Entre ameaças permanentes do que está aí e do que está para vir, da gasolina a galopar e da farinha a acabar (segundo relatos locais, em diversos países), e de acusações várias entre os vários joguetes neste cenário desesperante de destruição desalmada, o espectador/consumidor assiste, impotente, angustiado e incrédulo. Quem já a viveu, directa ou indirectamente, explica-me: guerra é assim, suja, brutal, imprevisível.


Tenho para mim que a forma mais segura de se ficar maluco é continuar a consumir estes produtos de desinformação e medo com que nos enchem os sentidos diariamente. Não advogo censura nem desconexão nem ignorar o mundo à nossa volta, longe disso. Mas temos de ter um mecanismo de defesa interior, de filtro para não nos sentirmos todos personagens de um jogo maníaco onde palavras, insultos, piadas parvas e bombas verdadeiras se lançam para o ar sem medir as consequências, sem pensar antes. O leitor, se estiver ainda desse lado a ler estas linhas, não tem calafrios quando ouve ou lê que enquanto os bombardeamentos e a destruição continuam, se fale despudoradamente em negociações para a paz? Mas que negociações pode haver se uma parte está a ser destruída diariamente? Ou, por exemplo, quando se escreve e afirma, como se de um jogo de Play Stations se tratasse, que a ameaça nuclear e biológica são uma possibilidade mas há que aguardar e ver o que se vai passar? Mas, perguntará o leitor, qual é o ponto onde se tem de chegar para agir preventiva ou defensivamente?
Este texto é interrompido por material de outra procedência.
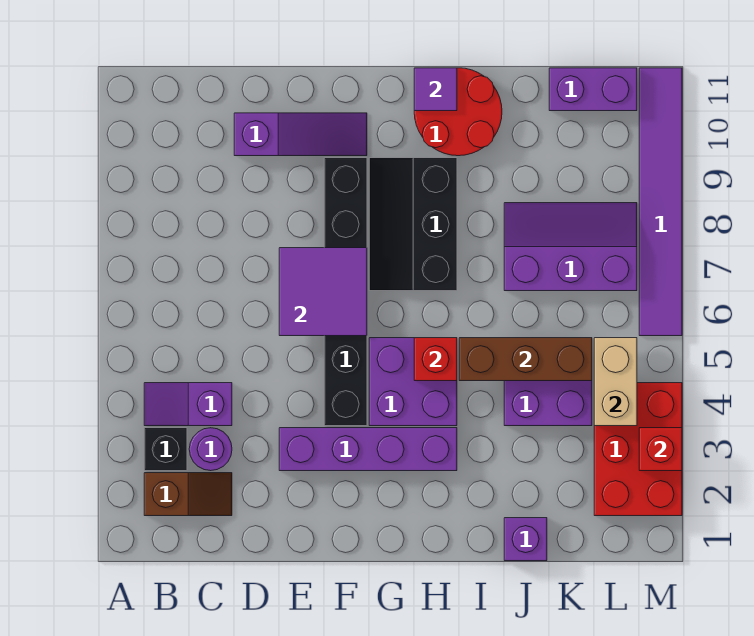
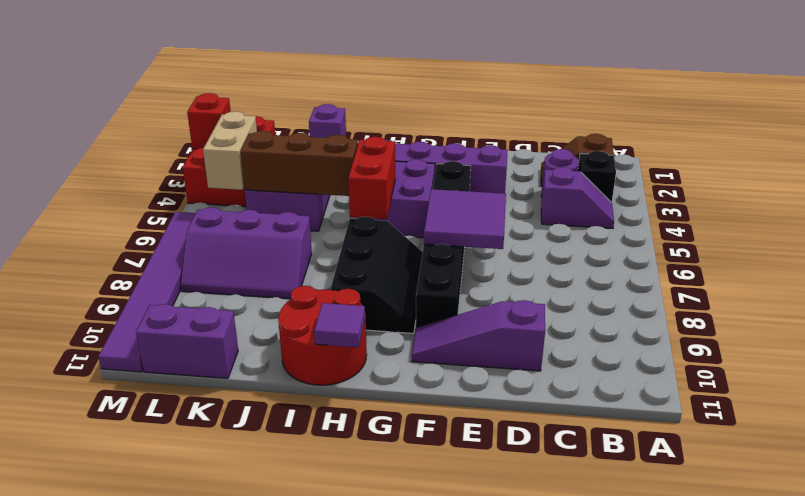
red brick H5 level 2 -> red brick H5:H6 level 2

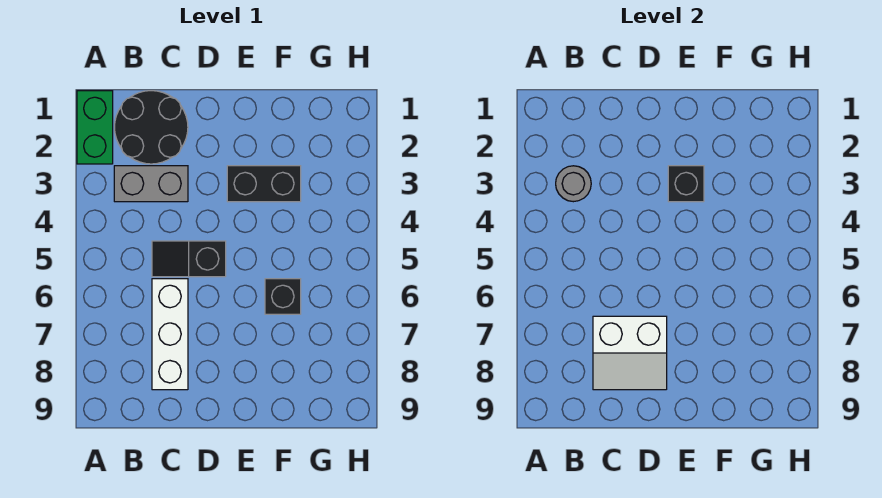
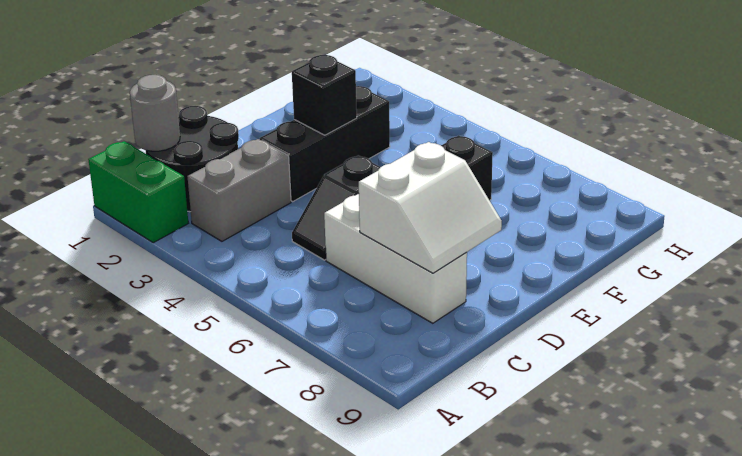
grey round brick B3 level 2 -> grey round brick B1 level 2
black brick E3:F3 level 1 -> black brick D3:F3 level 1

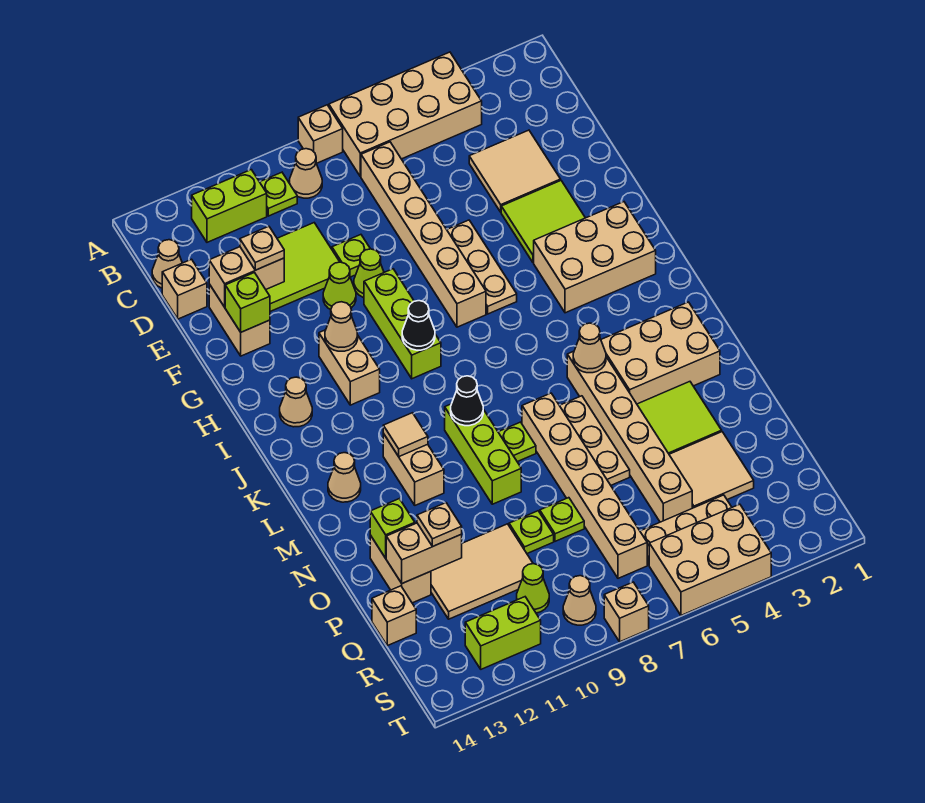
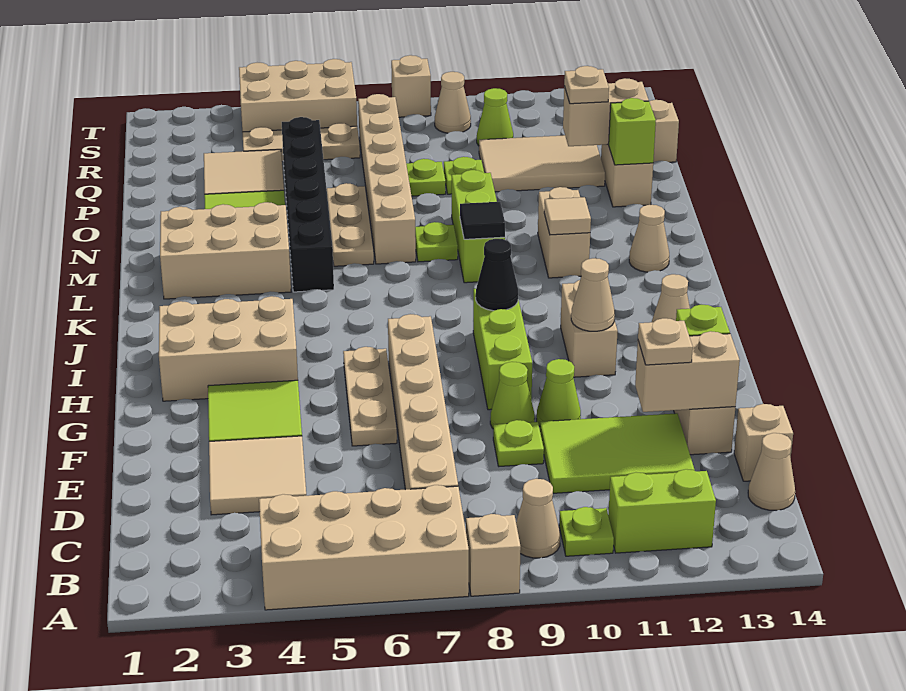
tan brick L5:Q5 level 1 -> black brick L5:Q5 level 1
tan cone L5 level 2 -> none
black cone L9 level 2 -> black tile L9 level 2
lime brick S11:S12 level 1 -> none

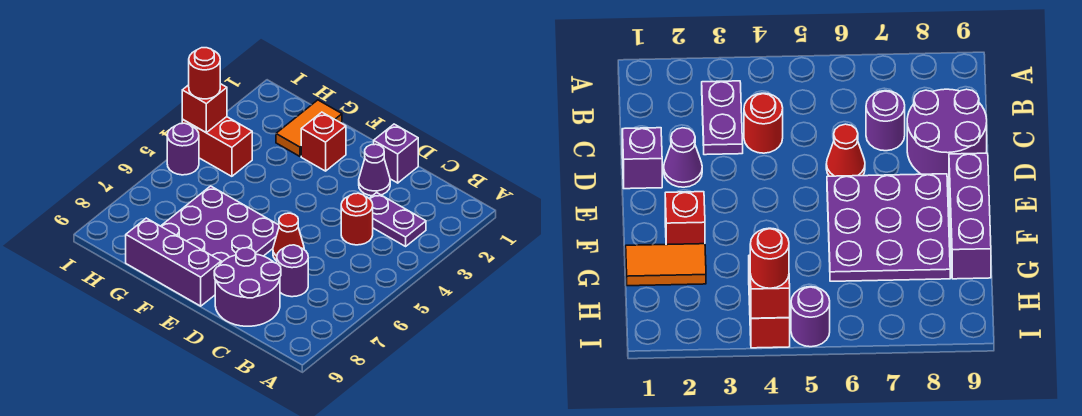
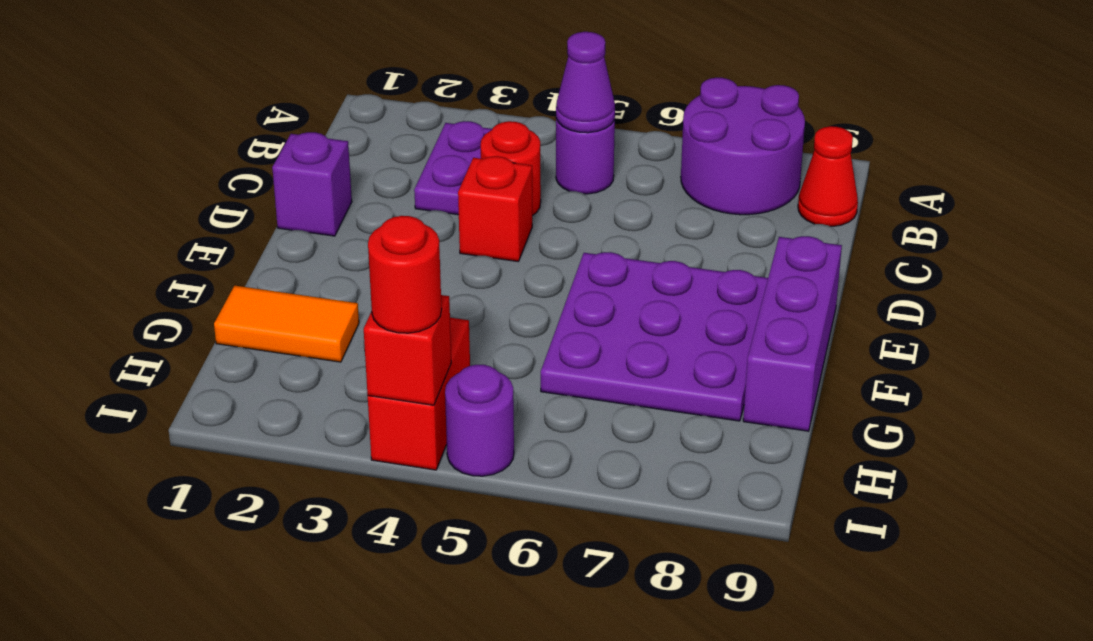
purple round brick C7 level 1 -> purple round brick B5 level 1
purple round brick C8:D9 level 1 -> purple round brick A7:B8 level 1
purple cone D2 level 1 -> purple cone B5 level 2
red cone D6 level 1 -> red cone B9 level 1
red brick F2 level 1 -> red brick D4 level 1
É quando for lançada a primeira pulverização? É quando começarem a aparecer casos de envenenamento e doenças estranhas e desconhecidas na população? Ou devia ter sido quando os nossos computadores ficaram avariados, os nossos dados devassados e as nossas contas, bancárias ou outras, sujeitas a roubos de identidade e permanente vigilância? Ou será quando ficarmos todos gelados em casa, comendo comida em lata expirada, enquanto houver? É quando depois desta primeira onda bonita e ingénua de solidariedade em que somos todos ucranianos não houver nem comida, nem água, nem cuidados médicos, nem alojamento, nem trabalho para todos? O leitor não se indaga, quando lê que os números de deslocados e refugiados são cerca de 10 milhões (tem dias, também já li 6 e 3 milhões e já nem falo de mortos, que essa é uma incógnita para descobrir pelos historiadores do futuro), onde estão eles? Como vivem? Alimentam-se de quê? Para onde foram?


Não tenho resposta para nenhuma destas perguntas, naturalmente. Mas gosto de ter a liberdade de as poder fazer, de poder questionar, publicamente e na minha língua nativa, sem medo, sem preocupação, no conforto da minha casa, intacta, com luz, água quente, comida, aquecimento, canalização e saneamento básico, roupa e meios para viver confortavelmente, sem penúria, desnutrição ou pânico de levar com um míssil ou uma bomba no apartamento onde vivo. É esse conforto e segurança que a população geral da Ucrânia – e da Rússia e de tantas outras partes do mundo, que por serem mais longe não nos atingem tanto - perdeu e perde todos os dias, em crescendo, sem que nada aconteça para se estacar esta carnificina. Até quando?